Farbenprächtiger Höhepunkt der zweiten Station in Angolas Kapitale Luanda wird eine riesige Messe mit Hunderttausenden unter freiem Himmel: Afrikas Kirche feiert sich selbst und seine 500-jährige Geschichte, mit traditionellen Gesängen und Gewändern. Inkulturation war bislang eine kontroverse Sache für Benedikt XVI. - aber die Katholiken in Afrika haben Grund zu Selbstbewusstsein: Ihre Gemeinden wachsen doppelt so schnell wie im globalen Mittel, auch wenn ihnen neben dem überkommenen Geisterglauben und alten Praktiken wie der Vielehe neuerdings immer mehr auch die Konkurrenz evangelikaler Sekten und der Fetisch Konsum zu schaffen machen.

Hauptlast der Glaubensverkündigung an der Basis
Dennoch: der Priesternachwuchs ist - bezogen auf die Zahl amtierender Priester - 10 bis 25 mal so hoch wie in Mitteleuropa. Allein im nigerianischen Bigard Memorial Seminary bereiten sich 1.100 junge Männer auf den Priesterdienst vor: so viel wie in Deutschland, Österreich und der Schweiz zusammen. Dabei liegt die Hauptlast der Glaubensverkündigung auf den sogenannten Katechisten, besonders geschulten Laien an der Basis. Sie tragen erheblichen Anteil daran, dass die Zahl der afrikanischen Katholiken von 1,9 Millionen im Jahr 1900 auf inzwischen gut 160 Millionen anstieg.

Mit Spannung steht zu erwarten, wie sich Benedikt XVI. zur starken Rolle der Laienkatholiken stellt. Immerhin sieht das nicht übermäßig dichte Programm auch ein Treffen mit kirchlichen Frauen-Initiativen vor. Ein anderes Thema, dem der Papst nicht ausweichen können wird, ist die Geißel Aids und die Frage der Aids-Prävention - bei der der Vatikan einen ebenso strikten Kurs fährt, wie sich katholische Hilfsorganisationen um pragmatische Lösungen bemühen.
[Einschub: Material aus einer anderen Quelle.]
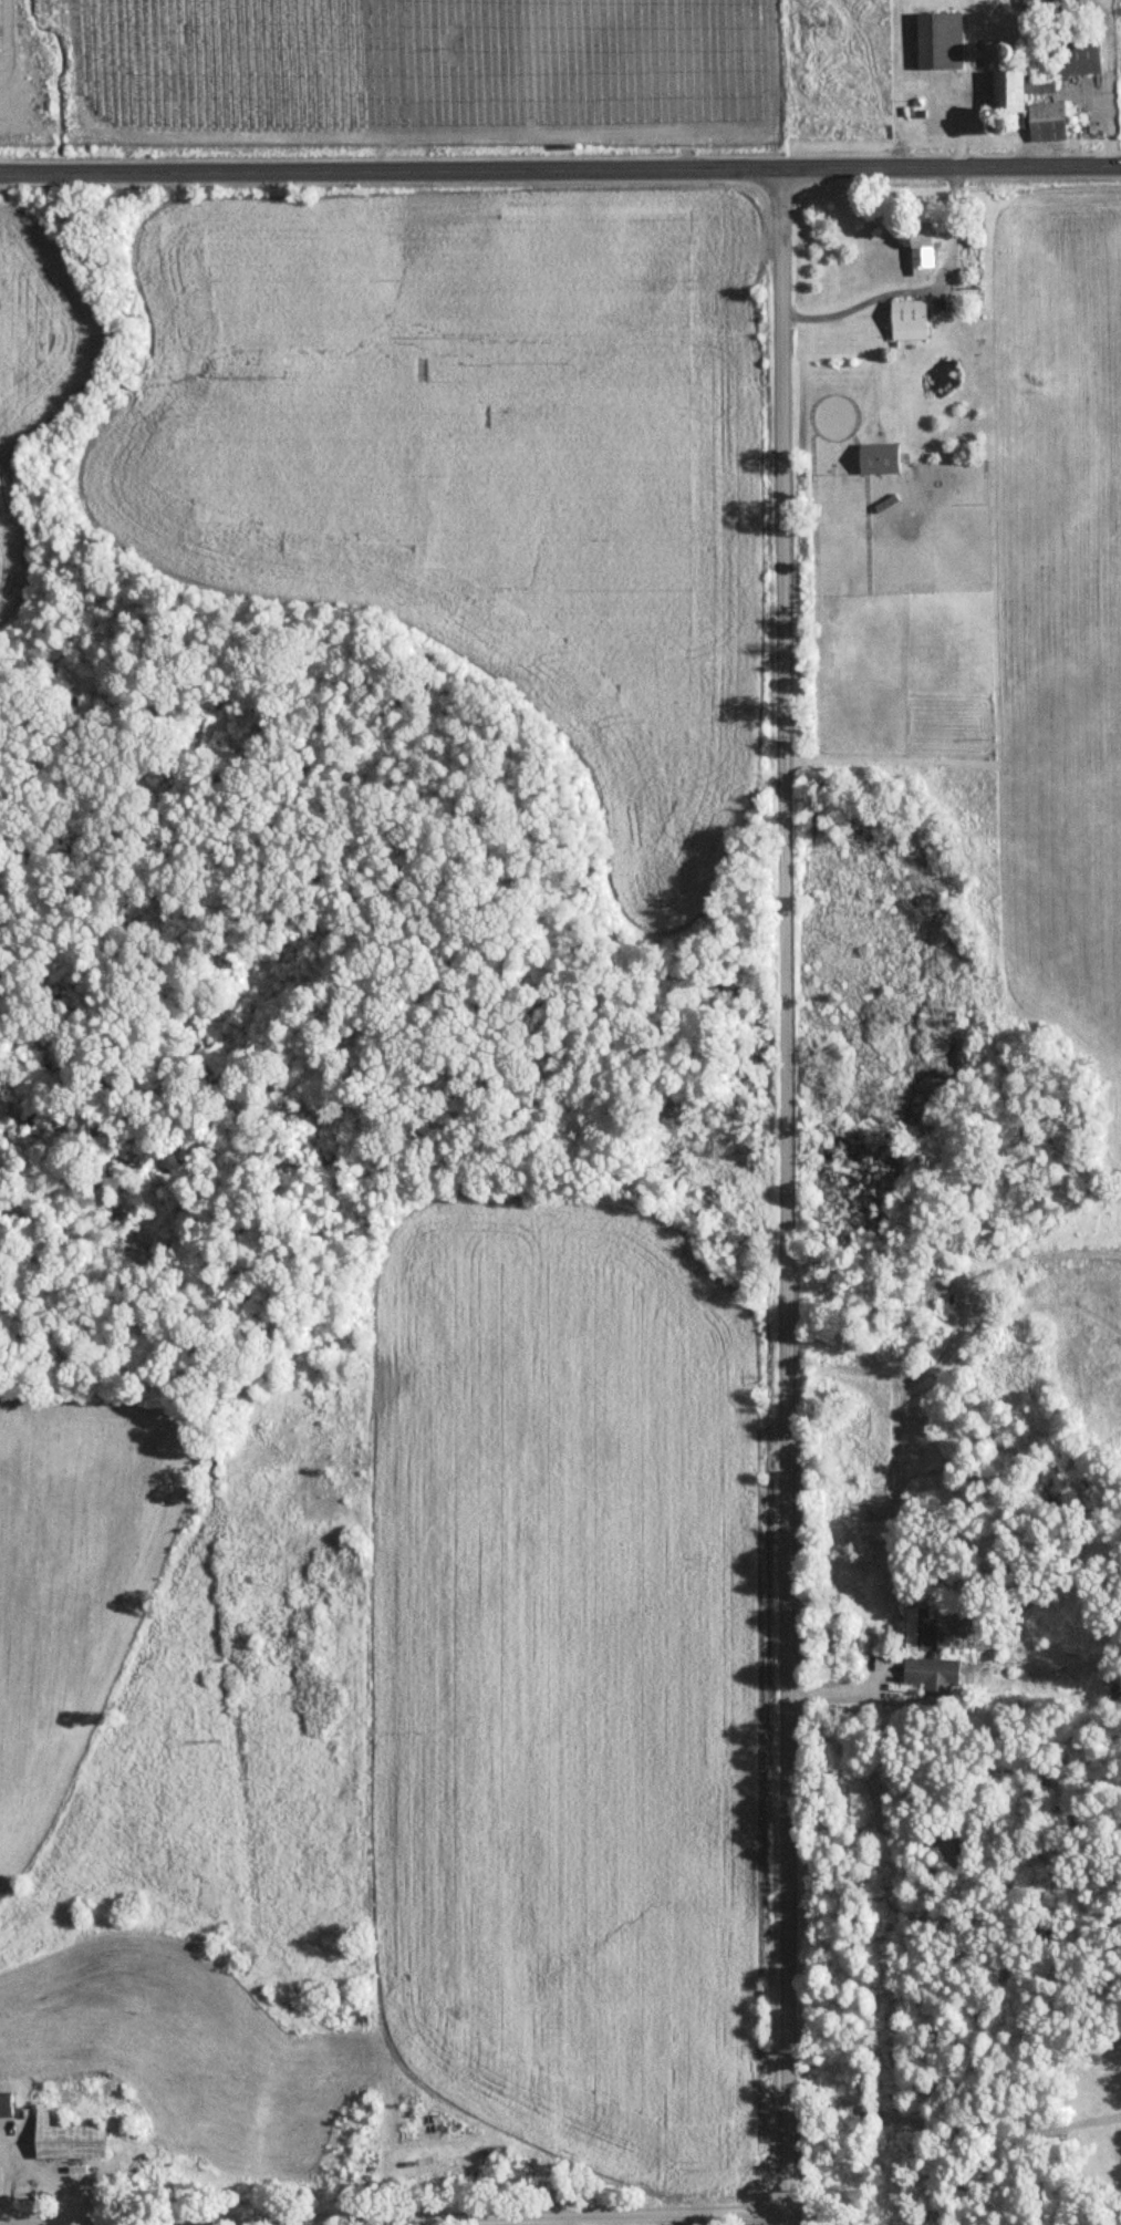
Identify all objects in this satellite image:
building: (1056, 5)
building: (943, 42)
building: (1055, 85)
road: (560, 169)
building: (927, 254)
road: (917, 288)
building: (913, 321)
building: (883, 459)
road: (785, 1196)
building: (877, 1532)
building: (922, 1632)
building: (934, 1676)
road: (846, 1691)
building: (7, 2107)
road: (953, 2128)
building: (73, 2142)
road: (393, 2218)
road: (681, 2220)
road: (553, 2221)

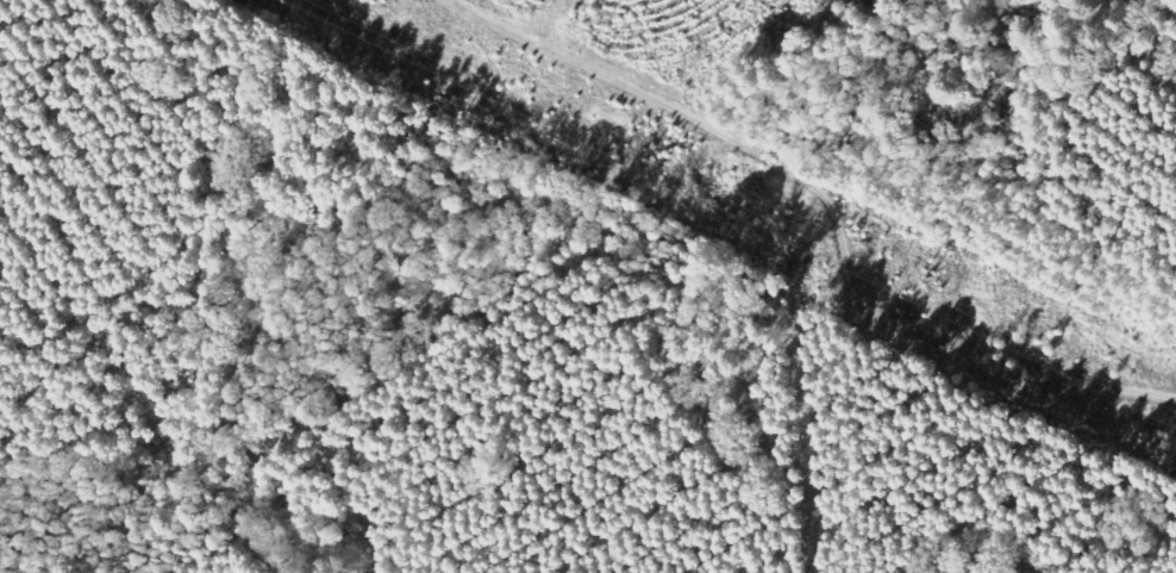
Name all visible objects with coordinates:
power tower: (927, 283)

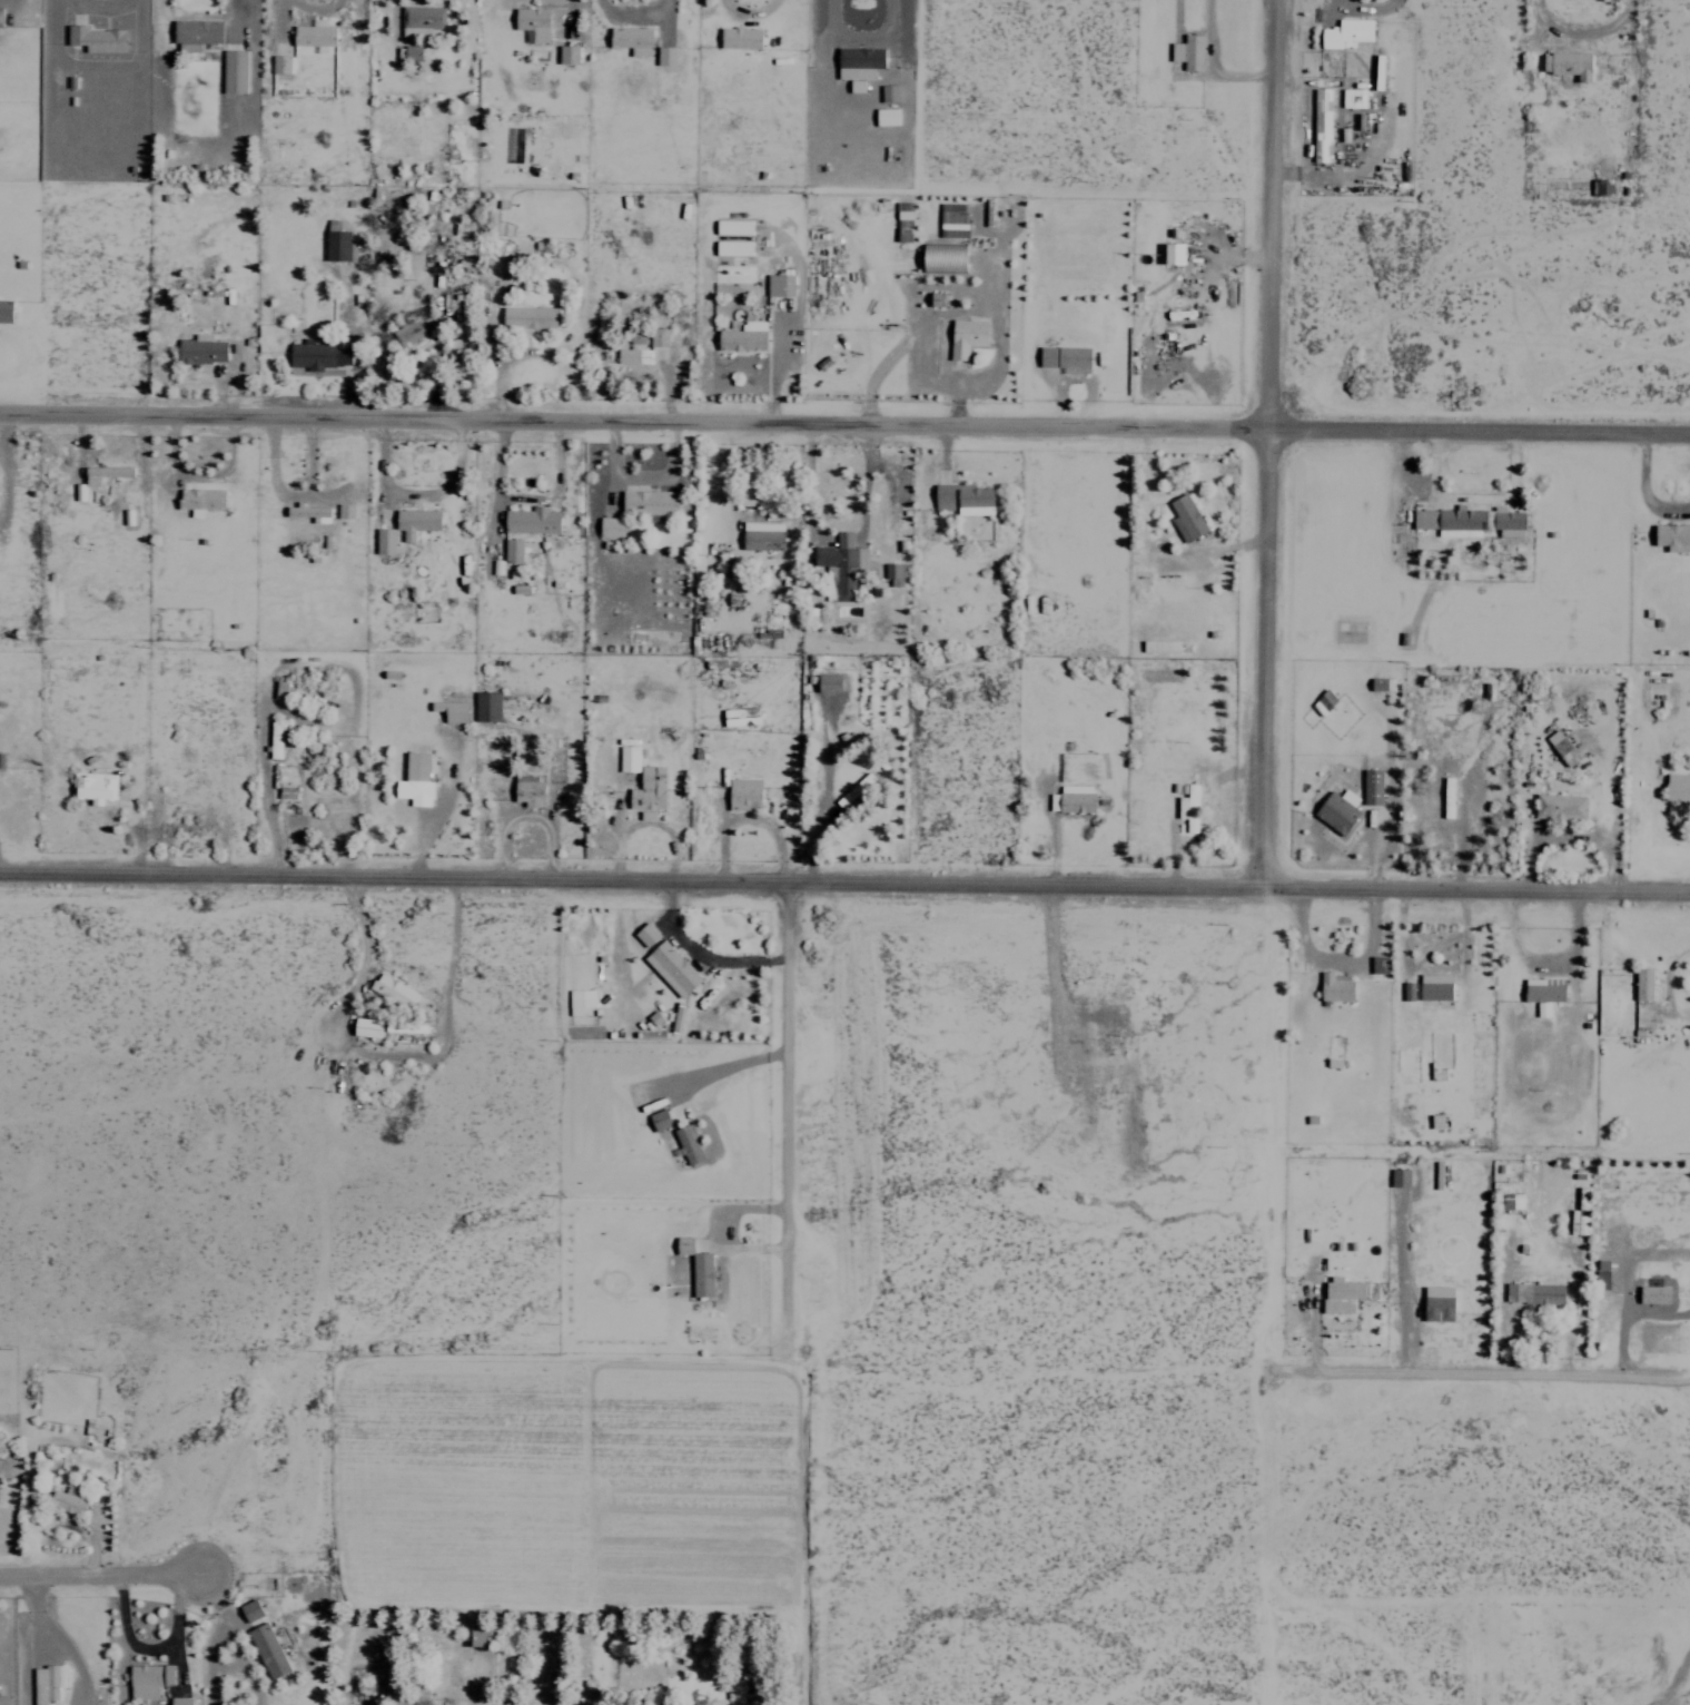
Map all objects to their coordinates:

Auch die Kolonialgeschichte des Kontinents steht im Hintergrund, wenn der Papst aus Deutschland nach Westafrika reist. Die europäische Erschließung des heutigen Kamerun ging maßgeblich von deutschen Händlern aus; Pallottiner-Patres aus dem Erzbistum München, dem Heimatbistum Joseph Ratzingers, bereiteten dem neuen Glauben den Weg. Völlig offen ist, ob und wie sich Benedikt XVI. dazu positioniert. Drängendere historische Themen wären noch die schauderhafte Vergangenheit Angolas als einstiges "Exportland" für Sklaven - und der drei Jahrzehnte währende Bürgerkrieg dort. Seit 2002 hat sich das südafrikanische Land davon noch immer nicht erholt - nicht zuletzt wegen der Millionen Landminen, die dem Neuaufbau im Weg liegen.

Elfte Auslandsreise des Papstes
Bei der siebentägigen Reise stehen in Kamerun und Angola Treffen mit den Spitzen von Politik und Kirche sowie mehrere Gottesdienste auf dem Programm. In Kameruns Hauptstadt Yaounde trifft der Papst darüber hinaus mit Repräsentanten anderer Konfessionen und des Islam zusammen. In Luanda nimmt er an einem Treffen katholischer Bewegungen zur Förderung der Frau teil.

Es ist die elfte Auslandsreise des Papstes. Sein Vorgänger Johannes Paul II. (1978-2005) war 1985 und 1995 in Kamerun sowie 1992 in Angola. Insgesamt besuchte er Afrika 16 Mal. Als erster Papst bereiste Paul VI. 1969 den Kontinent zu einem Besuch in Uganda. Die erste Afrika-Synode fand im Frühjahr 1994 statt.